BANDAR LAMPUNG, bertalima.com – Saat menghadiri acara peresmian pembukaan Silaturahmi Kerja Nasional (Silaknas) dan Milad Ke-28 Ikatan Cendikiawan Muslim Indonesia (ICMI) Tahun 2018, Presiden Joko Widodo mengungkapkan tantangan yang dihadapi bangsa Indonesia dan mengajak para cendekiawan untuk bersama-sama mencari solusinya.
Sebagai negara besar, Indonesia memiliki kapasitas potensial yang sebetulnya sangat besar, misalnya sumber daya alam seperti batu bara, bauksit, dan kelapa sawit. Untuk memaksimalkan potensi tersebut, diperlukan terobosan-terobosan seperti hilirisasi industri.
“Saya ambil contoh saja bauksit. Setiap tahun jutaan ton bauksit mentah kita ekspor dengan harga USD35 per ton. Di sisi lain, kita ini lucu, pabrik aluminium kita tiap tahun mengimpor ratusan ribu ton alumina yang merupakan produk hilir dari bauksit. Coba kalau dari dulu kita memiliki industri alumina maka impor itu tidak usah terjadi,” ujar Presiden di Mahligai Agung Convention Hall, Universitas Bandar Lampung, Kota Bandar Lampung, pada Kamis, 6 Desember 2018.

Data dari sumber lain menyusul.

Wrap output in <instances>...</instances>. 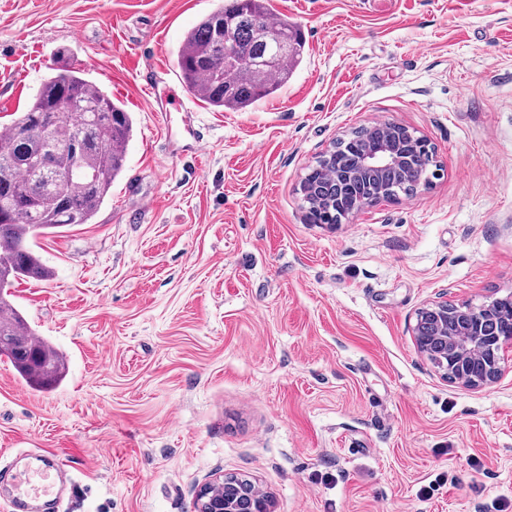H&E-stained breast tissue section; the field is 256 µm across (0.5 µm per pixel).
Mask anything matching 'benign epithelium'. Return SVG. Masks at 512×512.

Sebagai salah satu negara produsen minyak Presiden juga memandang pentingnya Indonesia membangun _refinery_. Tujuannya agar Indonesia bisa memurnikan sendiri minyaknya sehingga tidak perlu mengekspor terlalu banyak minyak mentah.
“Juga menghilirisasikan menjadi produk yang lain seperti petrokimia karena kita sekarang ini masih mengimpor jutaan ton produk-produk _petrochemical_,” lanjutnya.

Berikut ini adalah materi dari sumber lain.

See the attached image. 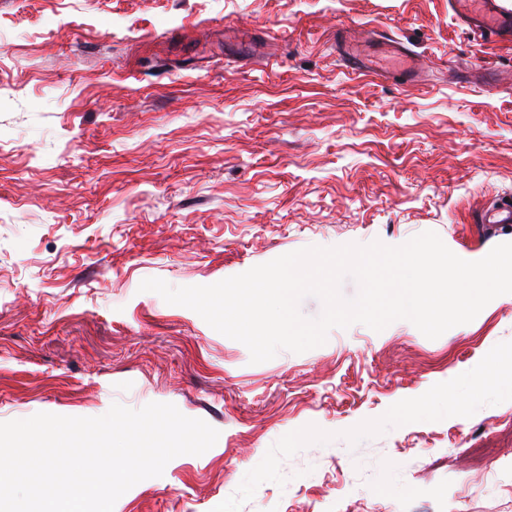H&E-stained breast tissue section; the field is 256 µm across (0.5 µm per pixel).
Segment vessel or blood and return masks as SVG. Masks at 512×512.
Returning a JSON list of instances; mask_svg holds the SVG:
<instances>
[{"label":"vessel or blood","instance_id":"1","mask_svg":"<svg viewBox=\"0 0 512 512\" xmlns=\"http://www.w3.org/2000/svg\"><path fill=\"white\" fill-rule=\"evenodd\" d=\"M453 7L457 18L472 31L496 40L512 38V8L504 6L501 0H454ZM376 43L385 50L386 59L375 60L365 55L352 31L344 29L337 35L336 51L350 71L382 78L397 77L406 85H416L423 68L408 49L383 35L377 36ZM477 222L485 229L511 225L512 197L499 198L483 207Z\"/></svg>","mask_w":512,"mask_h":512}]
</instances>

Tidak hanya minyak, Presiden juga menyoroti pentingnya hilirisasi di industri batu bara. Menurutnya, setiap tahun Indonesia menghasilkan 480 juta ton batu bara di mana sekitar 80 juta ton dipakai oleh PLN dan sisanya diekspor dalam bentuk mentah. Padahal dengan teknologi sekarang ini, dengan hilirisasi dan industri, bisa diperoleh turunan dari batu bara ini yaitu LPG, _dimethyl ether_, avtur, dan solar.
“Kita ini mengimpor 4 juta ton LPG. Kita memiliki bahan mentahnya, tapi kita mengimpor LPG nya 4 juta ton. Kenapa berpuluh tahun kita bermasalah karena hal-hal yang seperti tadi saya sebutkan,” imbuhnya.
Demikian halnya dengan industri kelapa sawit di mana Indonesia sebagai produsen terbesar di dunia. Berdasarkan data yang diterima Kepala Negara, Indonesia memproduksi 42 juta ton kelapa sawit saat ini. Namun, Indonesia selalu menjualnya dalam bentuk bahan mentah.
“Padahal ini yang sudah kita mulai, kita industrialisasi dan hilirisasi, kita bisa menghasilkan solar. Yang telah kita coba sekarang ini solar B20. Dan ke depan kita akan menuju kepada B50, B80, dan B100 sekalian dari CPO minyak kelapa sawit kita agar impor solar bisa kita kurangi,” tuturnya.
Hilirisasi industri nikel juga menjadi bahasan Presiden dalam pertemuan ini. Menurutnya, setiap tahun jutaan ton nikel mentah diekspor dengan harga kurang lebih USD30 per ton. Padahal, dengan hilirisasi industri, nikel bisa menjadi feronikel yang memiliki nilai tambah empat kali lipat.
“Kalau kita bangun hilirisasi industri nikel 100 persen dari dulu, GDP Indonesia dari nikel akan naik empat kali lipat atau naik 400 persen. Ini sebuah kenaikan yang tinggi sekali. Ini yang mungkin nanti insyaallah dalam dua tahun ini akan selesai kita kerjakan mengenai hilirisasi industri nikel kita,” imbuhnya.
Presiden memandang jika terobosan seperti hilirisasi industri tersebut bisa dikerjakan, maka impor bisa dipangkas dalam jumlah yang sangat besar. Hal ini bisa menjadi solusi untuk mengatasi salah satu masalah dalam bidang ekonomi, yaitu defisit transaksi berjalan atau _current account deficit_.
“Kalau kita bisa menghindari ini (defisit transaksi berjalan), bisa menyelesaikan ini, kita juga bisa menghindarkan diri dari _middle income trap_ sehingga melompat ke sebuah negara maju akan lebih mudah,” tandasnya.